Thursday, January 20, 2011

The downbeat

my brother and I practicing violin under the watchful eye of our teacher/aunt, circa 1991


















As a former full-time musician, sometimes I get a little lost as a new full-time mom.  I've been practicing and playing the violin for about 28 years now, but I've only got 4 years of experience into this parenting thing.  When my now 4 year old daughter WonderGirl was a newborn, the one thing I felt confident doing was changing her diaper.  I couldn't figure out how to feed her, how to get her to stop barking at me - yes, literally barking - but when I changed that diaper she went from dirty to squeaky clean.  I felt a surge of accomplishment, dagnabit.

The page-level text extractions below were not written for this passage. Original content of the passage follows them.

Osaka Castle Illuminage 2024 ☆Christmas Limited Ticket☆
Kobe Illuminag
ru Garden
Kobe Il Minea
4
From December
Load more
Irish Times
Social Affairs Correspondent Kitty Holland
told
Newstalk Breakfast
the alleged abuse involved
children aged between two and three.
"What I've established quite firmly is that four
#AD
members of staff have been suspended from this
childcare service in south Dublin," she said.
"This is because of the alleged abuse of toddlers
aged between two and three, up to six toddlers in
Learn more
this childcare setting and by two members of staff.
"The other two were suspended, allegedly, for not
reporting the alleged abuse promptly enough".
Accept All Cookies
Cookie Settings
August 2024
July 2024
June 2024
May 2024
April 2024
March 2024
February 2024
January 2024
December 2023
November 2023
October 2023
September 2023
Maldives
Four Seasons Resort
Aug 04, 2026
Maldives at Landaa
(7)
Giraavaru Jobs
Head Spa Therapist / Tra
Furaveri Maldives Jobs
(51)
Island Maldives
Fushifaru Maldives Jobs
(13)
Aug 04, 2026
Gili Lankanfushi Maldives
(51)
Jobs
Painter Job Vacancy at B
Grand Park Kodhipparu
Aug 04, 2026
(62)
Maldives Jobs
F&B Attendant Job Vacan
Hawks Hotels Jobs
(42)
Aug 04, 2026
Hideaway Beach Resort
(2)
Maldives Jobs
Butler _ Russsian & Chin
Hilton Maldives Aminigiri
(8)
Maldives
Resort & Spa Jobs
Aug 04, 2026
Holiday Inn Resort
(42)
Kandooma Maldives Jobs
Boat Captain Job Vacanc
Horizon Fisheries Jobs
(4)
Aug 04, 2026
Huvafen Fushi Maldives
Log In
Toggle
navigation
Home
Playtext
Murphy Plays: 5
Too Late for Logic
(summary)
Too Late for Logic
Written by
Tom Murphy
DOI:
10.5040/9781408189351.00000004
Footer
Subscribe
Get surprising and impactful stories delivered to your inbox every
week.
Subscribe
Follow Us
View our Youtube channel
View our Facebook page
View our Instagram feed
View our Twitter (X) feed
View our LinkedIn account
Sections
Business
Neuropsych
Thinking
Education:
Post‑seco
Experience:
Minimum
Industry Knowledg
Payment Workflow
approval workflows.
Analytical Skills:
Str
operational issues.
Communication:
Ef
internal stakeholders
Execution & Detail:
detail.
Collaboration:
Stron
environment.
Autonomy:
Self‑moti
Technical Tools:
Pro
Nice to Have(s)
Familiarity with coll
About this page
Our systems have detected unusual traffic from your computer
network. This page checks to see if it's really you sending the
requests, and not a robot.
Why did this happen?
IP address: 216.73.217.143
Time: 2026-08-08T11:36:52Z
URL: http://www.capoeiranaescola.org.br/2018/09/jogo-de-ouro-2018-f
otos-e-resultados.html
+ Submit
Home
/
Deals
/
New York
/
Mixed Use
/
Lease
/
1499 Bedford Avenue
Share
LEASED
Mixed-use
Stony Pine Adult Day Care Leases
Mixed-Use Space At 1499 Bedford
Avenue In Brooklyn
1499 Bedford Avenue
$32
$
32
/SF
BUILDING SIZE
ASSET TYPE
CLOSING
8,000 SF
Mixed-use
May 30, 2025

 (Of course now that I have my second baby - the Dude - I'm feeling better about my abilities so you you are welcome to come by ANYtime and do some diaper changing for me :)

My parents are musicians and teachers, so we were raised with music at the core of our family.  We all grew up singing, dancing and learning instruments - all four of us played the piano, then we split off evenly with two clarinetists and two violinists.  Then I spent my college years getting my undergrad and graduate degrees in performance, while always teaching private lessons in both violin and piano (full disclosure - I was raised Suzuki, did teacher training, teach it and love it).  I even did a stint as a high school orchestra teacher.  I married guy who plays the guitar, bas and drums and plays styles I had never even known existed.  Punk yes, but ska?  It gets a little interesting when we jam.

When I reach into my bag of tricks for inspiration , I go to what I know.  We sing, we listen, we dance, we rock.  Currently we are living in a small town with very few instrumental teachers, so I'm teaching WonderGirl the piano by myself, gulp.  Violin is an ongoing experiment.

I'm not an expert parent, but I'm kind of an expert at this music thing. Part of the purpose of this blog is to follow the music part of of my parenting journey and learning to teach an instrument to my own kids (gulp!), but also to share some of the materials I use, what works (and what doesn't!) and most of all to get some ideas out there from the other awesome Treble Makers out in the big wide intrawebs (that's you!  please!).  Got it?  Let's go!


2 comments:

Jane said...

I disagree about the inexpert parenting part but I wholeheartedly concur about the expert musician part.

Master P said...

Jane, you are wonderful and amaze me!